--- RECORDS Enclosed Below ---

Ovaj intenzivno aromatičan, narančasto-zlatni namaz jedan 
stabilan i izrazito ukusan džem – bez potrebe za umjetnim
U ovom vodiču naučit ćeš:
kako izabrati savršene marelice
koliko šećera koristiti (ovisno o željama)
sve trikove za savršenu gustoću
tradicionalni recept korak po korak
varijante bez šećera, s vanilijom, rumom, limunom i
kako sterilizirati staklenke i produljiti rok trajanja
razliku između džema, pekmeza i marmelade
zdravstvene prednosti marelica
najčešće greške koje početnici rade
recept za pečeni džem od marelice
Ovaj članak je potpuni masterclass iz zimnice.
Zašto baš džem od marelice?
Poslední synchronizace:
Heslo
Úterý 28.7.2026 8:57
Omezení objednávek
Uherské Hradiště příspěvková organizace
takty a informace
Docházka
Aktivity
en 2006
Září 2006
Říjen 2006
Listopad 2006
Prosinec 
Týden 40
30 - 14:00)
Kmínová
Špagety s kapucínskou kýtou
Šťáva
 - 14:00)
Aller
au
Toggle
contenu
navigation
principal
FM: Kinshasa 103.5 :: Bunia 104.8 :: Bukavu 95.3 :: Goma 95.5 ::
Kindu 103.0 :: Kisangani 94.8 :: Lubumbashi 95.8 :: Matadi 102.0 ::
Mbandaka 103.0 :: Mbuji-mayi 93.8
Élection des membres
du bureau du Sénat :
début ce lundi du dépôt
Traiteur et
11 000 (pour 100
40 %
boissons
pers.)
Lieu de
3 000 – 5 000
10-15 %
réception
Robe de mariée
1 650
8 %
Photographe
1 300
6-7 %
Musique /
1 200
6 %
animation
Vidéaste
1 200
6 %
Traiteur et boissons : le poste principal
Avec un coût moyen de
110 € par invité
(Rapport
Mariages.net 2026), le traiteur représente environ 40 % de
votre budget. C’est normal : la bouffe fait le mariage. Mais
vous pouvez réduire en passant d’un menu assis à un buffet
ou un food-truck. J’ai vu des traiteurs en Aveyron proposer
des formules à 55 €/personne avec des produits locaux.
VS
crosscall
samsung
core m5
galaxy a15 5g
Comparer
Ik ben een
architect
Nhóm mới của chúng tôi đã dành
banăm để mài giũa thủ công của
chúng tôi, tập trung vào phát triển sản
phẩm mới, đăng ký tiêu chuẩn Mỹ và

--- End of Enclosed RECORDS ---

▶ **ACTION ITEM**
Reproduce the records above, switching "Photographe" to "Fotograf" and leaving everything else as it is.

▶ **WRITTEN SOLUTION**
Ovaj intenzivno aromatičan, narančasto-zlatni namaz jedan 
stabilan i izrazito ukusan džem – bez potrebe za umjetnim
U ovom vodiču naučit ćeš:
kako izabrati savršene marelice
koliko šećera koristiti (ovisno o željama)
sve trikove za savršenu gustoću
tradicionalni recept korak po korak
varijante bez šećera, s vanilijom, rumom, limunom i
kako sterilizirati staklenke i produljiti rok trajanja
razliku između džema, pekmeza i marmelade
zdravstvene prednosti marelica
najčešće greške koje početnici rade
recept za pečeni džem od marelice
Ovaj članak je potpuni masterclass iz zimnice.
Zašto baš džem od marelice?
Poslední synchronizace:
Heslo
Úterý 28.7.2026 8:57
Omezení objednávek
Uherské Hradiště příspěvková organizace
takty a informace
Docházka
Aktivity
en 2006
Září 2006
Říjen 2006
Listopad 2006
Prosinec 
Týden 40
30 - 14:00)
Kmínová
Špagety s kapucínskou kýtou
Šťáva
 - 14:00)
Aller
au
Toggle
contenu
navigation
principal
FM: Kinshasa 103.5 :: Bunia 104.8 :: Bukavu 95.3 :: Goma 95.5 ::
Kindu 103.0 :: Kisangani 94.8 :: Lubumbashi 95.8 :: Matadi 102.0 ::
Mbandaka 103.0 :: Mbuji-mayi 93.8
Élection des membres
du bureau du Sénat :
début ce lundi du dépôt
Traiteur et
11 000 (pour 100
40 %
boissons
pers.)
Lieu de
3 000 – 5 000
10-15 %
réception
Robe de mariée
1 650
8 %
Fotograf
1 300
6-7 %
Musique /
1 200
6 %
animation
Vidéaste
1 200
6 %
Traiteur et boissons : le poste principal
Avec un coût moyen de
110 € par invité
(Rapport
Mariages.net 2026), le traiteur représente environ 40 % de
votre budget. C’est normal : la bouffe fait le mariage. Mais
vous pouvez réduire en passant d’un menu assis à un buffet
ou un food-truck. J’ai vu des traiteurs en Aveyron proposer
des formules à 55 €/personne avec des produits locaux.
VS
crosscall
samsung
core m5
galaxy a15 5g
Comparer
Ik ben een
architect
Nhóm mới của chúng tôi đã dành
banăm để mài giũa thủ công của
chúng tôi, tập trung vào phát triển sản
phẩm mới, đăng ký tiêu chuẩn Mỹ và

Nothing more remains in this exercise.